1906. Anadolu'da yoksunluk ve yoksulluğun kol gezdiği yıllardan biri. Zara'da İbrahim ile Gülsüm çiftinin bir çocukları doğar. Adını  "Halil" koyarlar. 

Daha önceki erkek çocukları yaşamadığı için Gülsüm kadın zayıf hastalıklı Halil'in üzerine titrer. "İnşallah bu incik ölmez" diye dua üzerine dualar eder.  Öldürmeyen Allah Halil'i öldürmez ama, Gülsüm kadın inciğinin büyüdüğünü göremeden bu dünyadan göçer gider.  

Halil'in babası İbrahim de kırmaya çalıştığı taş yığınlarının altında kalarak sakatlanır. Bir süre sonra ölür. Yiğit lakabıyla anılır. Annesiz, babasız kalan bu zayıf çelimsiz çocuğun adı "İnce Halil"dir.  Kimsesiz olduğu için "Sivas Yetiştirme Yurdu'na verilir.  

Halil yetiştirme yurdunda bağlama çalmayı öğrenir. Sanatçı kişiliği ortaya çıkar. Yanık, duygulu sesi bu yuvanın dışına taşar. Yüreklere akar. Sivas'ta herkes ondan "İnce Halil" diye söz eder. 
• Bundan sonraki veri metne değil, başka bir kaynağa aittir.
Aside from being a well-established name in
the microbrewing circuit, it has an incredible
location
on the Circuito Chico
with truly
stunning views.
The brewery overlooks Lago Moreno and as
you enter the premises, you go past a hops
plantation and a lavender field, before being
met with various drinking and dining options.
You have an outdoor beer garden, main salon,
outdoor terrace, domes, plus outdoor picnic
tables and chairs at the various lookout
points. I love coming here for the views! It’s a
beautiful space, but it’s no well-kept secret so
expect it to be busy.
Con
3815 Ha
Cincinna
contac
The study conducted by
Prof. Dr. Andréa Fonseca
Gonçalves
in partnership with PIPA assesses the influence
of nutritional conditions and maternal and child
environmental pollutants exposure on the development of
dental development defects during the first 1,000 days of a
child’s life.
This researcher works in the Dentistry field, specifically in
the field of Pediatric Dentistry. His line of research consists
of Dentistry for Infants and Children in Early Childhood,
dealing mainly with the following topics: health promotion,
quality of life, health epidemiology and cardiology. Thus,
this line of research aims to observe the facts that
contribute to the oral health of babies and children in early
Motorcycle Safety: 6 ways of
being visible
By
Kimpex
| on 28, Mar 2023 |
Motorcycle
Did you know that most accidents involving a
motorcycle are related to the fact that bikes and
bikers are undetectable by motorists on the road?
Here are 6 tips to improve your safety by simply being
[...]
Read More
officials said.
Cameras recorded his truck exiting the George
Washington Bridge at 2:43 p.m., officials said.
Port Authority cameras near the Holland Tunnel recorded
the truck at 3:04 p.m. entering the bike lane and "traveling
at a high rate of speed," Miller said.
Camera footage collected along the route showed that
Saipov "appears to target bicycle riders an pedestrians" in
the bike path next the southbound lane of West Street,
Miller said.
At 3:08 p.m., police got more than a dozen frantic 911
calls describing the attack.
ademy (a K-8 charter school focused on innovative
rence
O yıllarda herkes doğduğu yer ile anılır. Diyarbakırlı Celal, Malatyalı Fahri, Divrikli Nuri Üstünses gibi. İnce Halil de artık Zaralı Halil olarak anılır. 

Zaralı Halil zamanı gelince askere alındı. Asker ocağında düzenlenen her eğlenceye çıkıyordu. Ama rahatsızlandı. Daha önceki içkiye düşkünlüğü vücudunu yıpratmıştı. Hastalık raporu alarak Zara'ya döndü. Askerliğini zar zor bitirdi. Önce

Suşehri, Sivas, Erzurum yörelerinde kendini göstermeye başladı. İlgi görüyor, sesi beğeniliyordu.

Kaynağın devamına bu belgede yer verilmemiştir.